Em dezembro do ano passado, quando Toffoli era o relator do caso, surgiram informações sobre a viagem feita pelo ministro em um jatinho ao lado do advogado Augusto Arruda Botelho, ex-secretário nacional de Justiça, para assistir à final da Taça Libertadores em Lima, no Peru.
Na época, Botelho era advogado do então diretor de compliance do Banco Luiz Antonio Bull, que chegou a ser preso durante a Operação Compliance Zero.

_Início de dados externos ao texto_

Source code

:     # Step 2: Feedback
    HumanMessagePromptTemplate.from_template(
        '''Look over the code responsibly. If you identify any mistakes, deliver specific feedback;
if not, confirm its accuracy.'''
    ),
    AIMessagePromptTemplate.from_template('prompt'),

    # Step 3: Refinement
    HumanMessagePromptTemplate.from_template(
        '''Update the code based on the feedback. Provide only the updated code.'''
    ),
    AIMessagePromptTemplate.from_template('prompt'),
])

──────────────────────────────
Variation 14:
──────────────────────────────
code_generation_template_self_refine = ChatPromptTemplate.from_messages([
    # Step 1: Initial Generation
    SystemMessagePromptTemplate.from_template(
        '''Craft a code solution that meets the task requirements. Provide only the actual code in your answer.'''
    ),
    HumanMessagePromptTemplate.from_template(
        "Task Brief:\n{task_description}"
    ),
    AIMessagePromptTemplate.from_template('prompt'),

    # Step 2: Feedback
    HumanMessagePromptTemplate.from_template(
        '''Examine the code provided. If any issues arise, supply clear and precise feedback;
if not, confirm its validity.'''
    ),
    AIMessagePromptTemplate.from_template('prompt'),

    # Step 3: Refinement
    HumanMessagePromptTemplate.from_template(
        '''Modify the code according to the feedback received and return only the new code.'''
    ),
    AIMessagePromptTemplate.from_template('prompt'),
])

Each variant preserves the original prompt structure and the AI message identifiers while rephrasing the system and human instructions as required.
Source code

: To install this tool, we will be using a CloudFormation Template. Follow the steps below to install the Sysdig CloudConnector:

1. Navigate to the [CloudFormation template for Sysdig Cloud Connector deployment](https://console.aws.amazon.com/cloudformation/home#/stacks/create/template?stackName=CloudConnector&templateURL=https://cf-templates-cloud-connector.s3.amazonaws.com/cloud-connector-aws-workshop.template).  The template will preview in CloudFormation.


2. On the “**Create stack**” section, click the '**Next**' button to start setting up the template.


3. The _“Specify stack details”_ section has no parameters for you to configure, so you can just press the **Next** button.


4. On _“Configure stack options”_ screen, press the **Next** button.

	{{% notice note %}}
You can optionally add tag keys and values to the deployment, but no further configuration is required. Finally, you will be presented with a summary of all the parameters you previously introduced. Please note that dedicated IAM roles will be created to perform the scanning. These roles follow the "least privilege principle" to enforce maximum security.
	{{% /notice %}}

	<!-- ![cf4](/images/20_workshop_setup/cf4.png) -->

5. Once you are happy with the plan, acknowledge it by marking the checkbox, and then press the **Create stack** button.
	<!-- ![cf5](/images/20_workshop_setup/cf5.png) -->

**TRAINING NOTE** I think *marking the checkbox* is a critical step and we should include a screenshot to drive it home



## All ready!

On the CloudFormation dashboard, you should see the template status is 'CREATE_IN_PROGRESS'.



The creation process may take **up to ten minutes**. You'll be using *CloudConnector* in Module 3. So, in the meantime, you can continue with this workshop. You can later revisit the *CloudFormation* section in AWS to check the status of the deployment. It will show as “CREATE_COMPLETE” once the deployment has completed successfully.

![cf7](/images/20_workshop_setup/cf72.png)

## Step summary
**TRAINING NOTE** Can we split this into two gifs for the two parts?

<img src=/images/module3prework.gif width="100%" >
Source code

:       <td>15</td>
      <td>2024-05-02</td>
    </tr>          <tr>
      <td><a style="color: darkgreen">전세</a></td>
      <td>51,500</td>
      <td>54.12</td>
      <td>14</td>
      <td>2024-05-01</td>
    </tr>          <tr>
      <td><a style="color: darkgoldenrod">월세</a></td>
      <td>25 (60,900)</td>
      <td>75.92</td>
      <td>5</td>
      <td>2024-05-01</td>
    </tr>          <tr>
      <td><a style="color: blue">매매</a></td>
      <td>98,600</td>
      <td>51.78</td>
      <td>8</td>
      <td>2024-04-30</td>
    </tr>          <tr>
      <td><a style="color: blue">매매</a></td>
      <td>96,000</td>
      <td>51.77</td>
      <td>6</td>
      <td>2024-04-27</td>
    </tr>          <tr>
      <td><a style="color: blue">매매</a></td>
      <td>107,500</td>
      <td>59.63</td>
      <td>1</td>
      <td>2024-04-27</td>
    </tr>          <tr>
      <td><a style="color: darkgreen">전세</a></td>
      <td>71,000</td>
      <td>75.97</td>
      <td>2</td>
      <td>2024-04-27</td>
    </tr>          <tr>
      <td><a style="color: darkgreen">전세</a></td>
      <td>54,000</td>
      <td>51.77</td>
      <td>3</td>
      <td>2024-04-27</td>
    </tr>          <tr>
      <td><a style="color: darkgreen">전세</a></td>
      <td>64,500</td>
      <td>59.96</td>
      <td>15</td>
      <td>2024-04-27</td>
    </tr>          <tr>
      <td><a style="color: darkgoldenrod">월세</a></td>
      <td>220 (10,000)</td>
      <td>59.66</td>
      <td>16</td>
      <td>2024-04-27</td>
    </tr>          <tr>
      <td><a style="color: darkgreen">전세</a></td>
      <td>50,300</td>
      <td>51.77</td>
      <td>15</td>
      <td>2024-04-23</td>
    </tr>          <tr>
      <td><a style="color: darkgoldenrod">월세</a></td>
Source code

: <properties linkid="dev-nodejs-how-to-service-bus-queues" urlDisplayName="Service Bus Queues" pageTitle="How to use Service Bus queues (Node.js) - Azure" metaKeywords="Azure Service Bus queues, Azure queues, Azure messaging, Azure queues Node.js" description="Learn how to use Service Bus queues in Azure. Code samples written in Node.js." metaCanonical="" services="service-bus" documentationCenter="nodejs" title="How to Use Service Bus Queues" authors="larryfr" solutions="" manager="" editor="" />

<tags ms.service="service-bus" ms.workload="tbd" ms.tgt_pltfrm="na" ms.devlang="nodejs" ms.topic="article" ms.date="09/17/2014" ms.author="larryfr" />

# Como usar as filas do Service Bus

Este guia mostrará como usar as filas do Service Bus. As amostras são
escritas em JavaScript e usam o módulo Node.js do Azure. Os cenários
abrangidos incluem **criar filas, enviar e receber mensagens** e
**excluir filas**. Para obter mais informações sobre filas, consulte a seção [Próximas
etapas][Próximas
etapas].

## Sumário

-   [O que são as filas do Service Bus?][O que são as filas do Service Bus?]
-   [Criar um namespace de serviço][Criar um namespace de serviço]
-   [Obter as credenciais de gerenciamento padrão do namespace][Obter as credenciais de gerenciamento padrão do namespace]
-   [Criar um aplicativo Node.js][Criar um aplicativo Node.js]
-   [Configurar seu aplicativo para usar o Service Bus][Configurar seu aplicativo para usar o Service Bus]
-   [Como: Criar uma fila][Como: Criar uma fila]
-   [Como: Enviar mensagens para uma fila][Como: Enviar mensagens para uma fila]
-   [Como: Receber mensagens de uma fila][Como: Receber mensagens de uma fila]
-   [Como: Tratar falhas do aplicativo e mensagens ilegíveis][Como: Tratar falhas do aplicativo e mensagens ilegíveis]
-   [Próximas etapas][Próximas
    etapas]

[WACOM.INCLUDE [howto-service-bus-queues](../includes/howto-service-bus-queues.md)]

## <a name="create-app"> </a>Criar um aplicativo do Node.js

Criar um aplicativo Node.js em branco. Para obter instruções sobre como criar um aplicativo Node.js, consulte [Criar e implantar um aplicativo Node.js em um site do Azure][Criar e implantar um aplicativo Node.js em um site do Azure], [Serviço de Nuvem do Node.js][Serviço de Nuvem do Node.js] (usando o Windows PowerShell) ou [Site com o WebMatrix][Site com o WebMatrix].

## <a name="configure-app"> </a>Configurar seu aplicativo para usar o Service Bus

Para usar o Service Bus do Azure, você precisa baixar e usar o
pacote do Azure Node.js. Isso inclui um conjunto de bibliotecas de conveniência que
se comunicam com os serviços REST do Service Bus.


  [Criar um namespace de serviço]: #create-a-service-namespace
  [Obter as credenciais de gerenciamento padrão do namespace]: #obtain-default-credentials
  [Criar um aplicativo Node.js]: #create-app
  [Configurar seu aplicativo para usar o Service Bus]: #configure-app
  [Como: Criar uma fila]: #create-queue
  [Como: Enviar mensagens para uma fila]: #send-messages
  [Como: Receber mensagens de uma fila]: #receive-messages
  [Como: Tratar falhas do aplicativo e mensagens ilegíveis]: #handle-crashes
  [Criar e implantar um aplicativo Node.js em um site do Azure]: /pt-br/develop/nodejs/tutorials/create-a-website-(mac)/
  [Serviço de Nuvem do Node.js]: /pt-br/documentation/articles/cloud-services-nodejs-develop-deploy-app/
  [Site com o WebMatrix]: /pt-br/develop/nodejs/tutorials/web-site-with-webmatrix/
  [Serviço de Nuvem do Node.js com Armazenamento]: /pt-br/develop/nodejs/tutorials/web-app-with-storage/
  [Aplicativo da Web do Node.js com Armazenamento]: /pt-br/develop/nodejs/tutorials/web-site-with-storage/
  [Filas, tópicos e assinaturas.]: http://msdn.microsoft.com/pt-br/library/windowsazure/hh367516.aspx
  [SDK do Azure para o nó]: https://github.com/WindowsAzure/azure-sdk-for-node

Em 22 de dezembro do ano passado, mais precisamente às 14h57, Paulo Gonet apresenta uma petição a Toffoli em que ele “requer a autuação de procedimento autônomo, em apartado, com classificação de sigilo no grau máximo previsto (nível 4)”. Na peça, Gonet não apresenta argumentos nem fala sobre os motivos para estabelecer esse nível de sigilo das investigações.
Na época, o caso já tramitava sob sigilo no Supremo Tribunal Federal. Mas o pedido da PGR foi considerado atípico até mesmo por integrantes da procuradoria.
No dia seguinte, Toffoli estabelece o grau máximo de sigilo às investigações sobre o caso Master, sem apresentar argumentos ou mesmo alegações para tomar essa medida.
O despacho de Toffoli é sucinto: “Determino à Secretaria Judiciária que estabeleça o sigilo requerido pelo Procurador-Geral da República, fazendo nova conclusão ao Ministério Público Federal”.
Em 5 de dezembro de 2025, após a primeira fase da Operação Compliance Zero, a 8ª Vara Criminal Federal da Seção Judiciária de São Paulo determinou a suspensão do trâmite processual em decorrência de decisão de Dias Toffoli, que requereu a relatoria dos autos processuais. A remessa dos autos ocorreu em 23 de dezembro, exatamente após a decretação do sigilo máximo estabelecido por Toffoli.
Durante as investigações, em 11 de fevereiro, houve uma nova decisão de Toffoli pedindo o desmembramento específico de dois documentos das investigações. Ambos foram alvo de petições autônomas. No despacho, Toffoli determinou o cumprimento com “urgência”.